[Start of Available data]

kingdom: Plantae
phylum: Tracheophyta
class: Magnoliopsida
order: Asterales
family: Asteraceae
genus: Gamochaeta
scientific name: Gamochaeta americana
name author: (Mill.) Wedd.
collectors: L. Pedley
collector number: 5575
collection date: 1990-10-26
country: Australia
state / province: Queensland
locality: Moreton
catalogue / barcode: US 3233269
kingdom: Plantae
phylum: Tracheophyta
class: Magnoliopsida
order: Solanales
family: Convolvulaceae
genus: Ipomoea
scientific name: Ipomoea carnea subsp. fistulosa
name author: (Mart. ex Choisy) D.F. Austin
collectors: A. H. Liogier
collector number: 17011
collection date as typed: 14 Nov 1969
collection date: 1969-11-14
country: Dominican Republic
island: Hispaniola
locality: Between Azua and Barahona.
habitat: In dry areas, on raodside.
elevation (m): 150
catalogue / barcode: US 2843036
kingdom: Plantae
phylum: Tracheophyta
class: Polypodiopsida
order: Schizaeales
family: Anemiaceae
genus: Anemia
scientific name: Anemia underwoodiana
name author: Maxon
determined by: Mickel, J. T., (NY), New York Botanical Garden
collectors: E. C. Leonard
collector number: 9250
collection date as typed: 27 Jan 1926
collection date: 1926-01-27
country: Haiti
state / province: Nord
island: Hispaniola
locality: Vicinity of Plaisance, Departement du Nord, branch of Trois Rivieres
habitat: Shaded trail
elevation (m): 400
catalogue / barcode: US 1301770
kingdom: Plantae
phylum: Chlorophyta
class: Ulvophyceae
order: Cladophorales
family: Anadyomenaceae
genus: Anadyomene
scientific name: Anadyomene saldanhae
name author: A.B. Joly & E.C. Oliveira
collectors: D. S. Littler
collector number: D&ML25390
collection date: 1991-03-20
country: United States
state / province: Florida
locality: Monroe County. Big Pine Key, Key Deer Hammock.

[End of Available data]

#### Direction:
Rewrite every line of the material with "catalogue / barcode" changed to "catalog / barcode" wherever it occurs, leaving everything else the same.

#### The solution:
kingdom: Plantae
phylum: Tracheophyta
class: Magnoliopsida
order: Asterales
family: Asteraceae
genus: Gamochaeta
scientific name: Gamochaeta americana
name author: (Mill.) Wedd.
collectors: L. Pedley
collector number: 5575
collection date: 1990-10-26
country: Australia
state / province: Queensland
locality: Moreton
catalog / barcode: US 3233269
kingdom: Plantae
phylum: Tracheophyta
class: Magnoliopsida
order: Solanales
family: Convolvulaceae
genus: Ipomoea
scientific name: Ipomoea carnea subsp. fistulosa
name author: (Mart. ex Choisy) D.F. Austin
collectors: A. H. Liogier
collector number: 17011
collection date as typed: 14 Nov 1969
collection date: 1969-11-14
country: Dominican Republic
island: Hispaniola
locality: Between Azua and Barahona.
habitat: In dry areas, on raodside.
elevation (m): 150
catalog / barcode: US 2843036
kingdom: Plantae
phylum: Tracheophyta
class: Polypodiopsida
order: Schizaeales
family: Anemiaceae
genus: Anemia
scientific name: Anemia underwoodiana
name author: Maxon
determined by: Mickel, J. T., (NY), New York Botanical Garden
collectors: E. C. Leonard
collector number: 9250
collection date as typed: 27 Jan 1926
collection date: 1926-01-27
country: Haiti
state / province: Nord
island: Hispaniola
locality: Vicinity of Plaisance, Departement du Nord, branch of Trois Rivieres
habitat: Shaded trail
elevation (m): 400
catalog / barcode: US 1301770
kingdom: Plantae
phylum: Chlorophyta
class: Ulvophyceae
order: Cladophorales
family: Anadyomenaceae
genus: Anadyomene
scientific name: Anadyomene saldanhae
name author: A.B. Joly & E.C. Oliveira
collectors: D. S. Littler
collector number: D&ML25390
collection date: 1991-03-20
country: United States
state / province: Florida
locality: Monroe County. Big Pine Key, Key Deer Hammock.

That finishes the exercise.